## WHAT IS BEING ASKED
From the entries below, count every line that contains the word "density". Please give the number and nothing else.

[Start of Attachment]

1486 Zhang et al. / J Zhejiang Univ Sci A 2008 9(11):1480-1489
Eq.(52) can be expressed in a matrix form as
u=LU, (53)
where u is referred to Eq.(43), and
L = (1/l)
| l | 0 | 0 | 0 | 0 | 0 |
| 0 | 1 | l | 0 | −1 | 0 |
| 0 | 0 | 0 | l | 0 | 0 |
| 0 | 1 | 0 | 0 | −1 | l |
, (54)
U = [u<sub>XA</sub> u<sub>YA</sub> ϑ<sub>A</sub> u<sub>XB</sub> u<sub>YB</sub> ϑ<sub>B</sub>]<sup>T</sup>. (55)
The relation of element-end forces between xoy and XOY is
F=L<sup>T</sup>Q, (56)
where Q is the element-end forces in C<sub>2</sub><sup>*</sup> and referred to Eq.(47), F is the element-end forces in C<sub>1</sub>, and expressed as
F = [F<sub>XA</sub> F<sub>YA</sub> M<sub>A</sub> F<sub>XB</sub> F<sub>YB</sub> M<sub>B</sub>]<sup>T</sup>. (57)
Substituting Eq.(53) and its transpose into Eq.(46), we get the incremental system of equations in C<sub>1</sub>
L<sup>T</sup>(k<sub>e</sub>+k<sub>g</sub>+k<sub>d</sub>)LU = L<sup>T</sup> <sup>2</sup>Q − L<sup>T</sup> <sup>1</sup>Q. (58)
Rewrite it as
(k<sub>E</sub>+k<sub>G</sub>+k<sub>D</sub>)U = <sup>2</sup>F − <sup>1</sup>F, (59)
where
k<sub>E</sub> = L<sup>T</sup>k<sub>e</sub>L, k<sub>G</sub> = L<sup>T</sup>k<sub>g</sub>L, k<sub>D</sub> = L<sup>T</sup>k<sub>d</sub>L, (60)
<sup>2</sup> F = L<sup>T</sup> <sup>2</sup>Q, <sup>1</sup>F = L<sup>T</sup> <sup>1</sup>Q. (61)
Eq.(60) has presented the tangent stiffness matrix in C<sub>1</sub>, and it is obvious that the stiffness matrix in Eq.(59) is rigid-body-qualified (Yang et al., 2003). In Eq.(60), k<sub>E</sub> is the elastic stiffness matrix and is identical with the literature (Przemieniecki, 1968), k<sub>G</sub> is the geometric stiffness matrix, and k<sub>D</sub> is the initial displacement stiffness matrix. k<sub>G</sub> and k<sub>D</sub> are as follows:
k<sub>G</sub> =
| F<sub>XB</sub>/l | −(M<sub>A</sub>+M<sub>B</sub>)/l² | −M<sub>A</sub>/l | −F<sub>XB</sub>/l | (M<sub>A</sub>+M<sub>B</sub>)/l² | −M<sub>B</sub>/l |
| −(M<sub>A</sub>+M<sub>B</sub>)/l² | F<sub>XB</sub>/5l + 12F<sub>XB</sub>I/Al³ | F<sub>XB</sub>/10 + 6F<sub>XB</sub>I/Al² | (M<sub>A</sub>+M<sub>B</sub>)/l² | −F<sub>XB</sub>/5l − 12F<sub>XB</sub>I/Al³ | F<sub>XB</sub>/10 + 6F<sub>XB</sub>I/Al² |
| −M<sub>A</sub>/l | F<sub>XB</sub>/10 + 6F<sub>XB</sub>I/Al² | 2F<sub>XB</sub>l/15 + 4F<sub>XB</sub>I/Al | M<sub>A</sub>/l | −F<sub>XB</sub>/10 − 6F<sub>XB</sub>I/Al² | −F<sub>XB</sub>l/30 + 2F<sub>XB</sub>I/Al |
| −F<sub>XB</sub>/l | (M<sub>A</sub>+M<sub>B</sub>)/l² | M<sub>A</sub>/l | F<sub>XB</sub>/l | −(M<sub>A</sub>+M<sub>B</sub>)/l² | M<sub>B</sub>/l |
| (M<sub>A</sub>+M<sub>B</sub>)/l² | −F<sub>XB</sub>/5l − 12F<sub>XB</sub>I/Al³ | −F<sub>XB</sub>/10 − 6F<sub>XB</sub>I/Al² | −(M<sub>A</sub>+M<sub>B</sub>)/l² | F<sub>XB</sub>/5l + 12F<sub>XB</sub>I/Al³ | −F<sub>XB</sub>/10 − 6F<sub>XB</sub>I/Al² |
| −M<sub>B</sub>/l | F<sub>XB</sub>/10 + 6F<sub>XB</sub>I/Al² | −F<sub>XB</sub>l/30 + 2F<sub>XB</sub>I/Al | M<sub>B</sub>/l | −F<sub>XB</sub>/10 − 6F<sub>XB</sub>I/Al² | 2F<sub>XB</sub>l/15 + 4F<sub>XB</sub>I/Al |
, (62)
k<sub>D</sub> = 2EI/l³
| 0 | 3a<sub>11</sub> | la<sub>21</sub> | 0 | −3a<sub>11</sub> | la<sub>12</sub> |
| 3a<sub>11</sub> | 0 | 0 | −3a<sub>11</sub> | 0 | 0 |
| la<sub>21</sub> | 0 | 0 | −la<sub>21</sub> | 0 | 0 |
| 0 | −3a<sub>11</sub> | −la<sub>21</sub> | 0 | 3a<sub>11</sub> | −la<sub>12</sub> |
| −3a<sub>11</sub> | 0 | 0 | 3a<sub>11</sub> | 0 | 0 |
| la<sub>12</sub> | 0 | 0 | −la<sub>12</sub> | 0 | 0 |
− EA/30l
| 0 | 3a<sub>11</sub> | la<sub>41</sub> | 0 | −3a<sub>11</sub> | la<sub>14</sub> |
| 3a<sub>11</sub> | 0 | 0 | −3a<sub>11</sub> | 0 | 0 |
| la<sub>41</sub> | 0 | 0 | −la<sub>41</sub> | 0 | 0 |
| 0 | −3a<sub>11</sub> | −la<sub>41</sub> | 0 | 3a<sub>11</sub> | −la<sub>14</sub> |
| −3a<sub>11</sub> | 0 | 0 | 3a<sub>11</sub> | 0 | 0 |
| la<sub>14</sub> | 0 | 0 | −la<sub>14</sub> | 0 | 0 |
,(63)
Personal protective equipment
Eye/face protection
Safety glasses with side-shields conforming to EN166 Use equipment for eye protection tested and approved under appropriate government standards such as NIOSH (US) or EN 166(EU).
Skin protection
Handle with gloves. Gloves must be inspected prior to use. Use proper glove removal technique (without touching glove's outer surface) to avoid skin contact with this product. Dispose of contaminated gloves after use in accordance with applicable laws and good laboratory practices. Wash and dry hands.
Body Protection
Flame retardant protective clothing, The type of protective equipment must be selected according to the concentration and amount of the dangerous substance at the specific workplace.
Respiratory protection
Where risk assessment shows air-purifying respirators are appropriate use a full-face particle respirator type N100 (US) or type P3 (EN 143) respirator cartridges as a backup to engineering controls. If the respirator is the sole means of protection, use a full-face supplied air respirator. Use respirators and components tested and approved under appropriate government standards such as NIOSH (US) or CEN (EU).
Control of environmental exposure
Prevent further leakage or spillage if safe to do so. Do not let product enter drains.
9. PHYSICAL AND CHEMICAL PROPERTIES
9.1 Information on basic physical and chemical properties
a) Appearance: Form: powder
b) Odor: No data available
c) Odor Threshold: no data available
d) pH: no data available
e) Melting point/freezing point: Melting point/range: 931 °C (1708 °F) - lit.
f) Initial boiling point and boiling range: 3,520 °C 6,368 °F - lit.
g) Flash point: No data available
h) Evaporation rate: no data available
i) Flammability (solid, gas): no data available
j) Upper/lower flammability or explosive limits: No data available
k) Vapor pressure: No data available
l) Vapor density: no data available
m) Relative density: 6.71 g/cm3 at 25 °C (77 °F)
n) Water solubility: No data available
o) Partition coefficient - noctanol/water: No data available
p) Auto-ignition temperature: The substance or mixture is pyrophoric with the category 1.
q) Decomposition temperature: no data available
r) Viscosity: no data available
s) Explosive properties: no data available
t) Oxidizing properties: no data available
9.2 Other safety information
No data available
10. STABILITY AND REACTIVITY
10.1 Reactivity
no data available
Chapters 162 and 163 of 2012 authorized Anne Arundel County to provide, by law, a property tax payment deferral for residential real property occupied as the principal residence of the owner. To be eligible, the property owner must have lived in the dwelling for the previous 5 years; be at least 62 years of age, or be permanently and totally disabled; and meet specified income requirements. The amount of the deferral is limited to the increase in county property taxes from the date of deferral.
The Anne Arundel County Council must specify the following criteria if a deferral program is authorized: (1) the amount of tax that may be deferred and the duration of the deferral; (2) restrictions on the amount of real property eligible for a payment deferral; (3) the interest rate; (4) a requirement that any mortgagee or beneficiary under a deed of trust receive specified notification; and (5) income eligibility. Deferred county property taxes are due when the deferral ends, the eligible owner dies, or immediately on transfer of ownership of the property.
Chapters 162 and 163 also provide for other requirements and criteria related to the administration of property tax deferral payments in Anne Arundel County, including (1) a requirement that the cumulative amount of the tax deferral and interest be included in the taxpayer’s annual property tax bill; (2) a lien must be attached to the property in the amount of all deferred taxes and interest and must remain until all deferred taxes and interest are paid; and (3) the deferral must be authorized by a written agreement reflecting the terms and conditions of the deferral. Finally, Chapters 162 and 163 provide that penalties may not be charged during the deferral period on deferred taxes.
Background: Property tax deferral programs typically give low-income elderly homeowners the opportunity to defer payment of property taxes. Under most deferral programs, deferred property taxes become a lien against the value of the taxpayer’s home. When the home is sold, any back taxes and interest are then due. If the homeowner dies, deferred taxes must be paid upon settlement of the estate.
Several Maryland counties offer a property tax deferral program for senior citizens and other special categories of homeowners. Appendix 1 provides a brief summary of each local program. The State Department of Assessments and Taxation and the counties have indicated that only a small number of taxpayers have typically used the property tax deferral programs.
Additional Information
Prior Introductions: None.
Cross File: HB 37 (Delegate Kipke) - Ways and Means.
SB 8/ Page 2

[End of Attachment]

## RESPONSE BOX
2